B 细胞非霍奇金淋巴瘤(B-NHL)是原发性干燥综合征(SS)的主要并发症之一。先前有研究表明,SS 患者小唾液腺中的慢性炎症和巨噬细胞是淋巴瘤发展的重要预测因子。脂蛋白相关磷脂酶 A2(Lp-PLA2)-主要来源于组织巨噬细胞-与脂蛋白结合存在于循环中,先前与心血管疾病、自身免疫性疾病和恶性疾病(包括淋巴瘤)有关。
本研究旨在探讨 Lp-PLA2 在原发性 SS 中 B-NHL 发展中的作用。
通过液体闪烁计数器检测 [H]PAF 降解产物,检测 50 例无淋巴瘤原发性 SS 患者(SS-nL)、9 例原发性 SS 合并淋巴瘤患者(SS-L)和 42 例健康对照者(HC)血清样本中的 Lp-PLA2 活性。此外,还使用商业 ELISA 试剂盒检测了另外 50 例 SS-nL、28 例 SS-L 和 32 例 HC 的血清 Lp-PLA2 活性。通过实时 PCR、Western blot 和免疫组化分析 SS-nL、SS-L 患者和干燥综合征对照者(SC)小唾液腺(MSG)组织样本中的 Lp-PLA2 mRNA 和蛋白表达。

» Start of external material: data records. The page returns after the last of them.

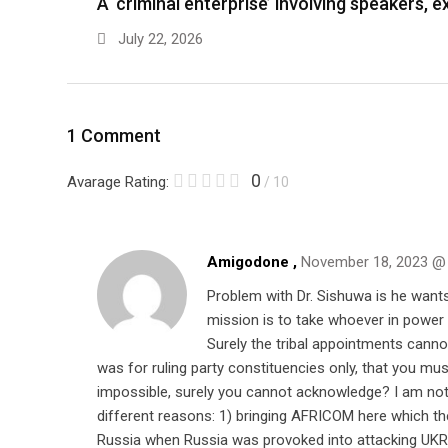
A ‘criminal enterprise’ involving speakers,
July 22, 2026
1 Comment
0
Avarage Rating:
/ 10
Amigodone ,
November 18, 2023 @
Problem with Dr. Sishuwa is he wants
mission is to take whoever in power 
Surely the tribal appointments cann
was for ruling party constituencies only, that you 
impossible, surely you cannot acknowledge? I am not UP
different reasons: 1) bringing AFRICOM here which th
Russia when Russia was provoked into attacking UKRAI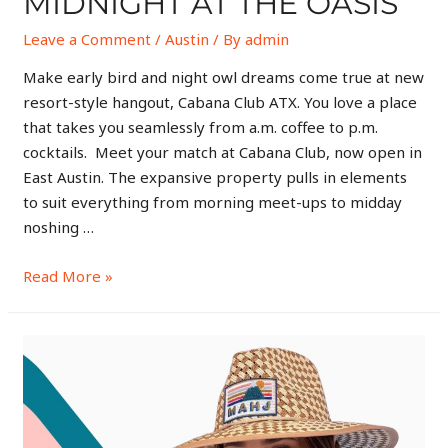
MIDNIGHT AT THE OASIS
Leave a Comment
/
Austin
/ By
admin
Make early bird and night owl dreams come true at new
resort-style hangout, Cabana Club ATX. You love a place
that takes you seamlessly from a.m. coffee to p.m.
cocktails. Meet your match at Cabana Club, now open in
East Austin. The expansive property pulls in elements
to suit everything from morning meet-ups to midday
noshing …
Read More »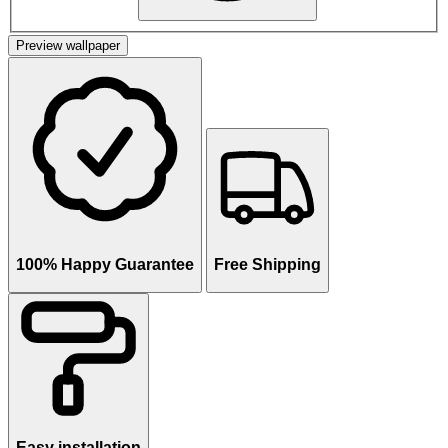
Preview wallpaper
100% Happy Guarantee
Free Shipping
Easy installation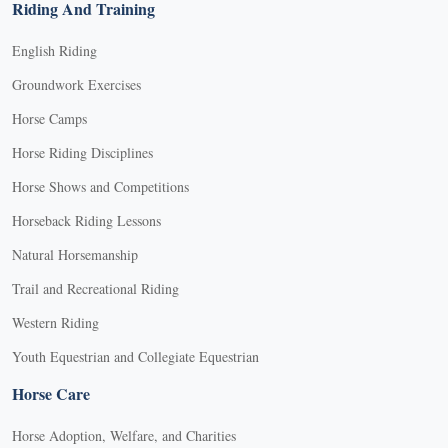
Riding And Training
English Riding
Groundwork Exercises
Horse Camps
Horse Riding Disciplines
Horse Shows and Competitions
Horseback Riding Lessons
Natural Horsemanship
Trail and Recreational Riding
Western Riding
Youth Equestrian and Collegiate Equestrian
Horse Care
Horse Adoption, Welfare, and Charities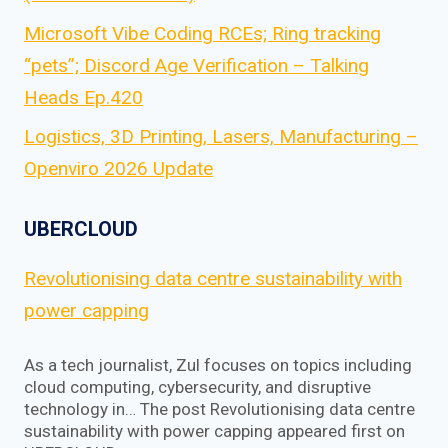
Microsoft Vibe Coding RCEs; Ring tracking
“pets”; Discord Age Verification – Talking
Heads Ep.420
Logistics, 3D Printing, Lasers, Manufacturing –
Openviro 2026 Update
UBERCLOUD
Revolutionising data centre sustainability with
power capping
As a tech journalist, Zul focuses on topics including
cloud computing, cybersecurity, and disruptive
technology in… The post Revolutionising data centre
sustainability with power capping appeared first on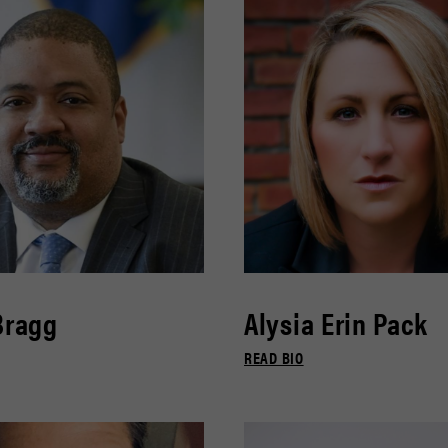
Bragg
Alysia Erin Pack
READ BIO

两种独立方法检测到,SS-L 患者的血清 Lp-PLA2 活性明显高于 SS-nL 和 HC[平均±标准差(nmol/min/ml):62.0±13.4 47.6±14.4 50.7±16.6,p 值:0.003 和 0.04,分别,和 19.4±4.5 15.2±3.3 14.5±3.0,p 值:<0.0001,在两种比较中]。ROC 分析显示,通过放射免疫分析或 ELISA 测量的血清 Lp-PLA2 活性有可能区分 SS-L 和 SS-nL 患者(曲线下面积 [AUC]:0.8022,CI [95%]:0.64-0.96,p 值:0.004 放射免疫分析,和 AUC:0.7696,CI [95%]:0.66-0.88,p 值:<0.0001,用于 ELISA)。SS-L 患者的 MSG 组织中 Lp-PLA2 表达在 mRNA 和蛋白水平上也高于 SS-nL 和 SC。ROC 分析显示,MSG 组织中的 mRNA 和蛋白 Lp-PLA2 均有可能区分 SS-nL 和 SS-L 患者(AUC 值分别为 0.8490、CI [95%]:0.71-0.99、p 值:0.0019 和 0.9444、CI [95%]:0.79-1.00、p 值:0.0389)。SS-nL 和 HC 之间的血清 Lp-PLA2 活性或 MSG 组织表达无显著差异。
Lp-PLA2 血清活性和 MSG 组织 mRNA/蛋白表达可能是 SS 中 B 细胞淋巴增生的新生物标志物和潜在治疗靶点。